Input material: Begin
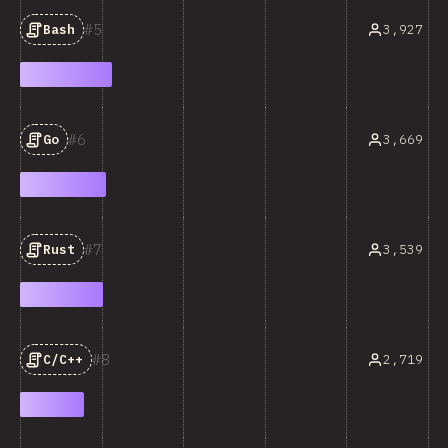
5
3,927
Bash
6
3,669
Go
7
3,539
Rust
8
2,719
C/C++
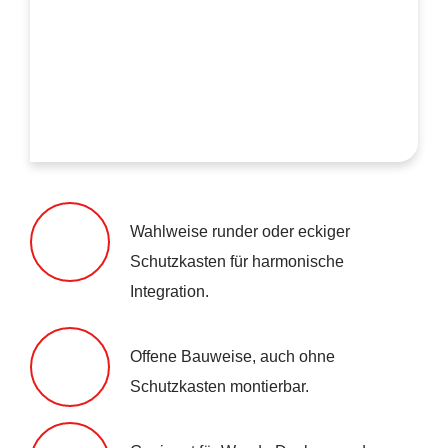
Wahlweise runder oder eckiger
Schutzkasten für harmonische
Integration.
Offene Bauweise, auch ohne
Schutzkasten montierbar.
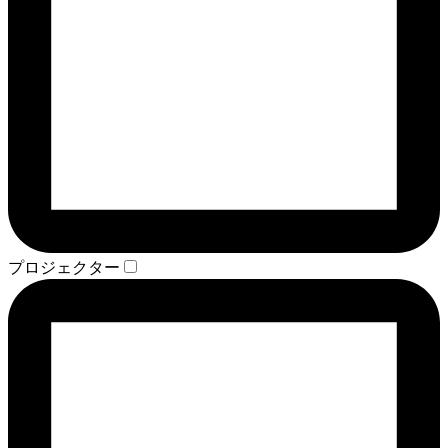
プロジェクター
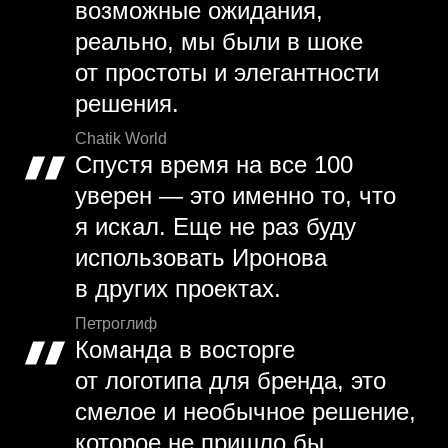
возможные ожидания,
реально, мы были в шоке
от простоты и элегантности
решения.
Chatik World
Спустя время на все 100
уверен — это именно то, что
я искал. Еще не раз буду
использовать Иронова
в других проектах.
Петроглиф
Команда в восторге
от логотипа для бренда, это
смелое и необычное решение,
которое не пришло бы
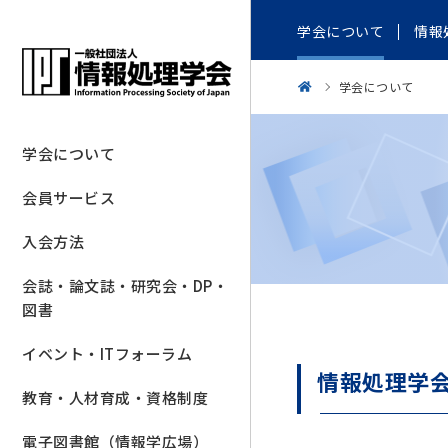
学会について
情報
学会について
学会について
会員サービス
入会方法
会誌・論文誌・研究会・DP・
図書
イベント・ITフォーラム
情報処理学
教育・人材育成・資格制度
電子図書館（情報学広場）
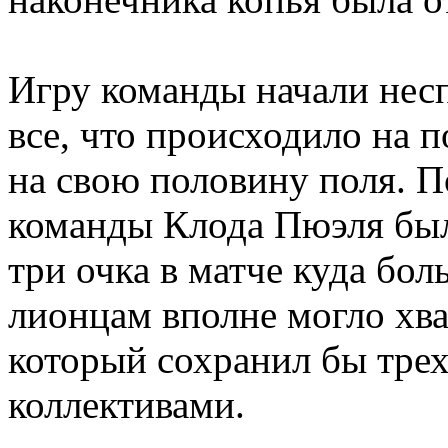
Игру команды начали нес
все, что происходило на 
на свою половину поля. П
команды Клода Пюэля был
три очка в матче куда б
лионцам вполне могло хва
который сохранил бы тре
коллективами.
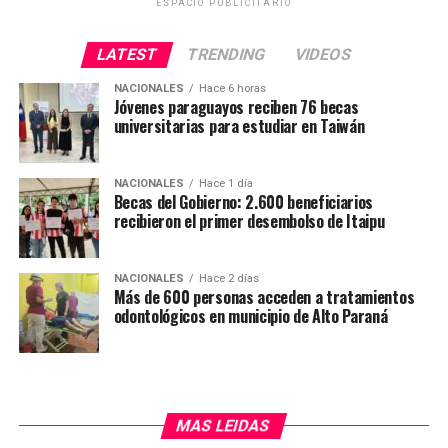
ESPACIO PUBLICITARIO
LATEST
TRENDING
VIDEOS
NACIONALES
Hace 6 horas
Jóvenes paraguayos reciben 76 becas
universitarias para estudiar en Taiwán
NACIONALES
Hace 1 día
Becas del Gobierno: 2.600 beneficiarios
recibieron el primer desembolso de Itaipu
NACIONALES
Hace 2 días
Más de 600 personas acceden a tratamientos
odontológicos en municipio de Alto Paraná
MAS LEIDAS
Input material: End
What is expected> Return exactly the part of the listing above that opens with the line containing "Schutzkasten montierbar." and closes with the line containing "Jóvenes paraguayos reciben 76 becas". Pictures stay out.

Response box>
Schutzkasten montierbar.
プロジェクター
возможные ожидания,
реально, мы были в шоке
от простоты и элегантности
решения.
Chatik World
Спустя время на все 100
уверен — это именно то, что
я искал. Еще не раз буду
использовать Иронова
в других проектах.
Петроглиф
Команда в восторге
от логотипа для бренда, это
смелое и необычное решение,
которое не пришло бы
学会について
情報
学会について
学会について
会員サービス
入会方法
会誌・論文誌・研究会・DP・
図書
イベント・ITフォーラム
情報処理学
教育・人材育成・資格制度
電子図書館（情報学広場）
Игру команды начали нес
все, что происходило на 
на свою половину поля. П
команды Клода Пюэля был
три очка в матче куда б
лионцам вполне могло хва
который сохранил бы тре
коллективами.
ESPACIO PUBLICITARIO
LATEST
TRENDING
VIDEOS
NACIONALES
Hace 6 horas
Jóvenes paraguayos reciben 76 becas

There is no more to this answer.